The Supreme Court has explained that "The FAA contains no express pre-emptive provision, nor does it reflect a congressional intent to occupy the entire field of arbitration. But even when Congress has not completely displaced state regulation in an area, state law may nonetheless be pre-empted to the extent that it actually conflicts with federal law ..." Volt Info. Sciences, Inc. v. Board of Trustees of Leland Stanford Junior Univ., 489 U.S. 468, 477 (1989). Indeed, the final phrase of § 2 of the FAA allows an arbitration agreement to be found unenforceable "upon such grounds as exist at law or in equity for the revocation of any contract." 9 U.S.C. § 2. "This saving clause permits agreements to arbitrate to be invalidated by 'generally applicable contract defenses, such as fraud, duress, or unconscionability,' but not by defenses that apply only to arbitration or that derive their meaning from the fact that an agreement to arbitrate is at issue." AT&T Mobility, LLC v. Concepcion, 131 S. Ct. 1740, 1746 (2010) (citing Doctor's Associates, Inc. v. Casarotto, 517 U.S. 681, 687 (1996)). The Supreme Court has also explained that a state law will be preempted by the FAA where the state law rule "stand[s] as an obstacle to the accomplishment of the FAA's objectives." Id. at 1747-48. In summary,
the Supreme Court has held that the FAA preempts state laws and polices regarding arbitration. State contract law, however, governs in determining whether the arbitration clause itself was validly obtained, provided the contract law applied is general and not specific to arbitration clauses.Fazio, 340 F.3d at 392-93 (citation omitted).

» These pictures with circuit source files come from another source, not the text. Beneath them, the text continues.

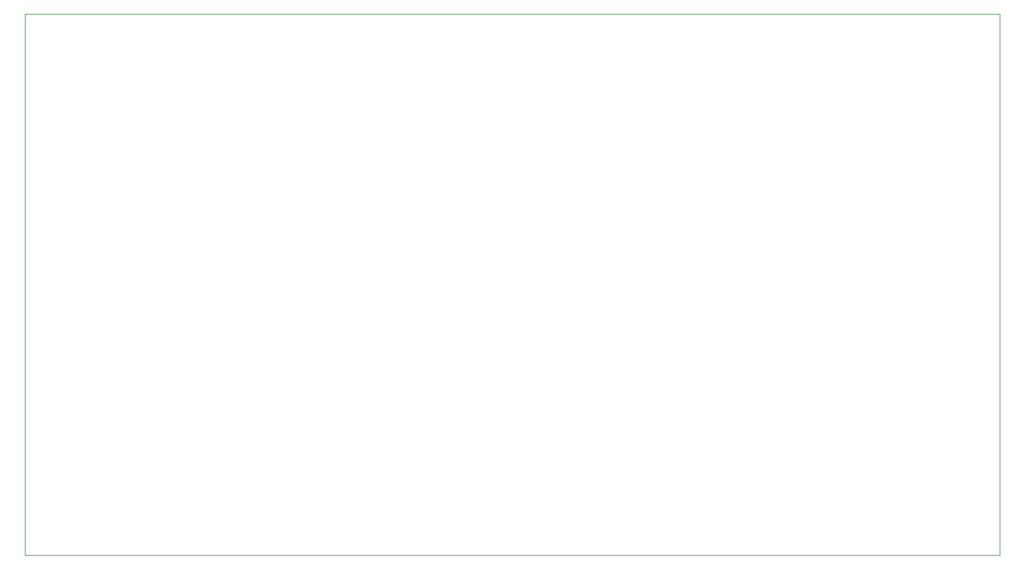
<source format=gbr>
G04 #@! TF.GenerationSoftware,KiCad,Pcbnew,(5.1.0)-1*
G04 #@! TF.CreationDate,2019-04-10T15:15:50-05:00*
G04 #@! TF.ProjectId,controlLED,636f6e74-726f-46c4-9c45-442e6b696361,rev?*
G04 #@! TF.SameCoordinates,Original*
G04 #@! TF.FileFunction,Profile,NP*
%FSLAX46Y46*%
G04 Gerber Fmt 4.6, Leading zero omitted, Abs format (unit mm)*
G04 Created by KiCad (PCBNEW (5.1.0)-1) date 2019-04-10 15:15:50*
%MOMM*%
%LPD*%
G04 APERTURE LIST*
%ADD10C,0.100000*%
G04 APERTURE END LIST*
D10*
X213995000Y-50800000D02*
X213995000Y-50165000D01*
X78105000Y-50800000D02*
X78105000Y-50165000D01*
X213995000Y-50165000D02*
X78105000Y-50165000D01*
X78105000Y-125730000D02*
X213995000Y-125730000D01*
X78105000Y-50800000D02*
X78105000Y-125730000D01*
X213995000Y-50800000D02*
X213995000Y-125730000D01*
M02*

</source>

In the present case, Defendant has failed to explain how the MVSFA conflicts with the FAA. It is clear that the statute itself applies to all contracts generally. See Lozada, 197 F.R.D. 321 (applying MVSFA to find a separate addendum to a retail sales installment contract was unenforceable because it was not contained in the contract); Davis v. LaFontaine Motors, Inc., 271 Mich. App. 68 (following the reasoning in Pack and holding that a separate warranty disclaimer did not violate the MVSFA and other Michigan statutes where the claims alleged did not arise under the retail installment sales contract). Further, there is no language in the MVSFA that is directed at agreements to arbitrate specifically.

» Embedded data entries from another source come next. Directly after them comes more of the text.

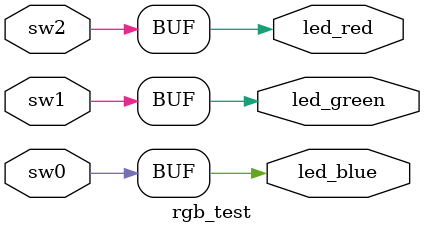
<source format=v>
module rgb_test (
                 input sw2,
                 input sw1,
                 input sw0,
                 output led_blue,
                 output led_green,
                 output led_red);


assign led_red = sw2;
assign led_green = sw1;
assign led_blue = sw0;

endmodule

</source>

Defendant's argument that the Court should find the arbitration clause enforceable solely because of the federal preference given to arbitration ignores the fact that the first inquiry a court must make is whether, pursuant to state law, an agreement to arbitrate was ever formed. Here, where a plaintiff seeks to challenge the subject matter of the retail installment sales contract, the MVSFA operates to invalidate the stand alone Arbitration Agreement. Therefore it follows that where there is no valid arbitration agreement, there can be no federal preference to compel its enforcement. As a result, the Court finds, at this stage of the proceedings, that the MVSFA is not preempted by the FAA.
IV. CONCLUSION
For these reasons, the Court DENIES Defendant's Motion to Dismiss Plaintiff's Class Action Claims. (Dkt. No. 28). SO ORDERED.
__________
PAUL D. BORMAN
UNITED STATES DISTRICT JUDGE
CERTIFICATE OF SERVICE
The undersigned certifies that a copy of the foregoing order was served upon each attorney or party of record herein by electronic means or first class U.S. mail on January 3, 2014.